GIVEN ENTRIES ::
■ ■ ■ ■ ■

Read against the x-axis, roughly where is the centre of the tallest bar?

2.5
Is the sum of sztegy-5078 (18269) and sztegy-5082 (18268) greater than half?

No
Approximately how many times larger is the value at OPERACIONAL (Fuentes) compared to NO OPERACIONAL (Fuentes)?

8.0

■ ■ ■ ■ ■

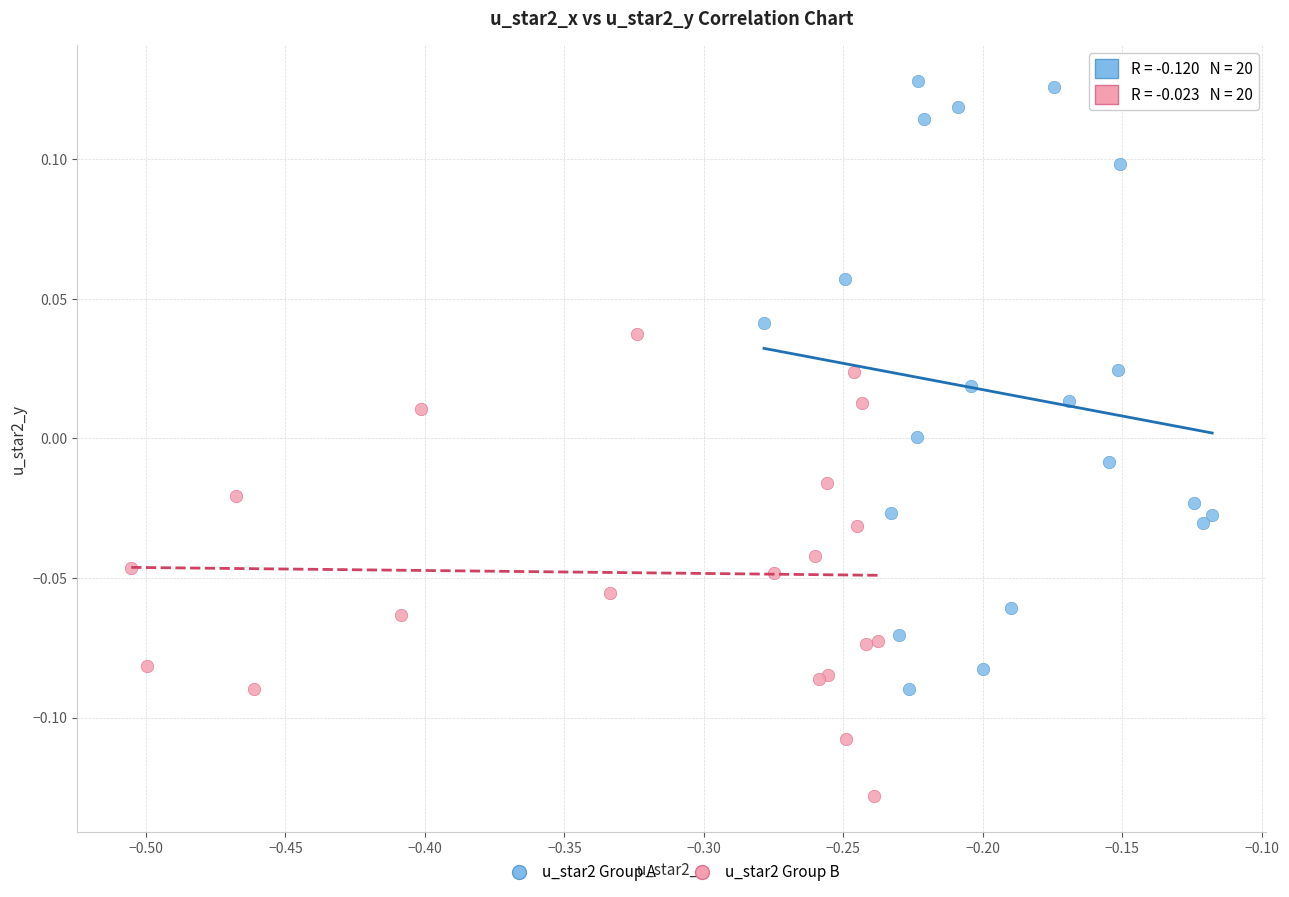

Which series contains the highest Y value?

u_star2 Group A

■ ■ ■ ■ ■

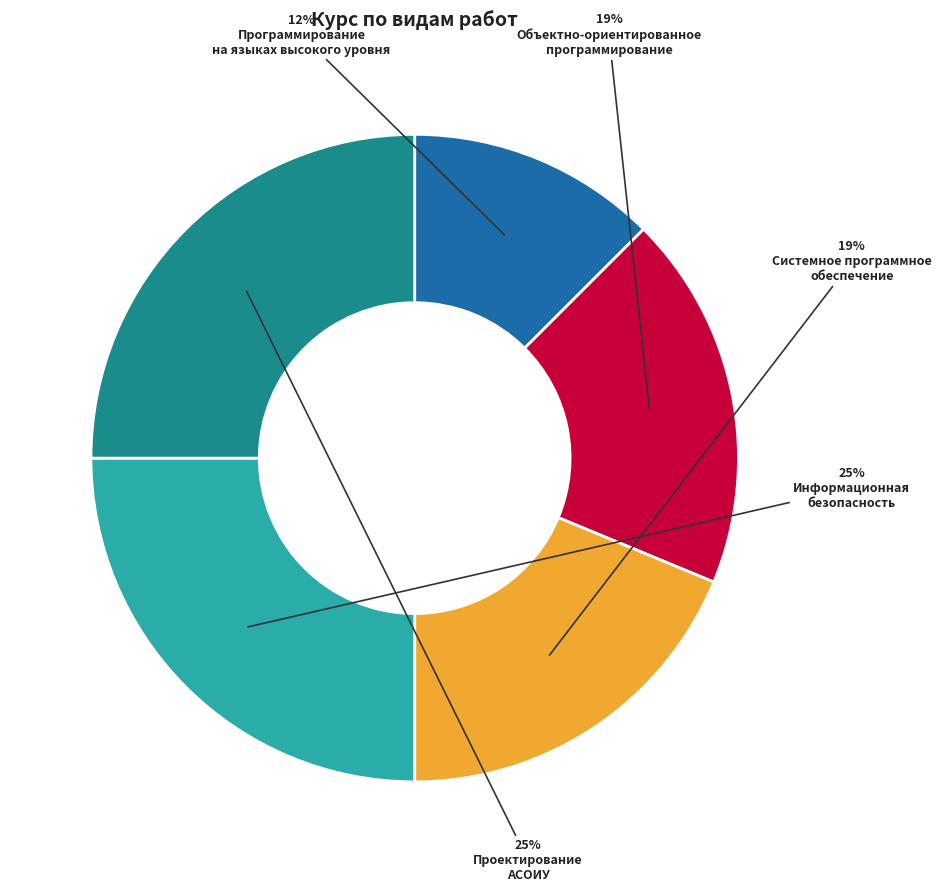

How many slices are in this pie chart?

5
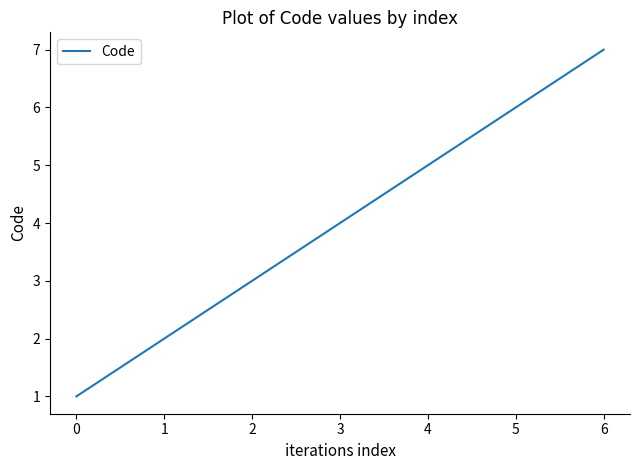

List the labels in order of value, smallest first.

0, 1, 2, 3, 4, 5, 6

■ ■ ■ ■ ■

WHAT THIS TASK INVOLVES :: Pull out each line of the records above that contains the word "many", copying those lines as they appear.

SOLUTION TO THIS TASK ::
Approximately how many times larger is the value at OPERACIONAL (Fuentes) compared to NO OPERACIONAL (Fuentes)?
How many slices are in this pie chart?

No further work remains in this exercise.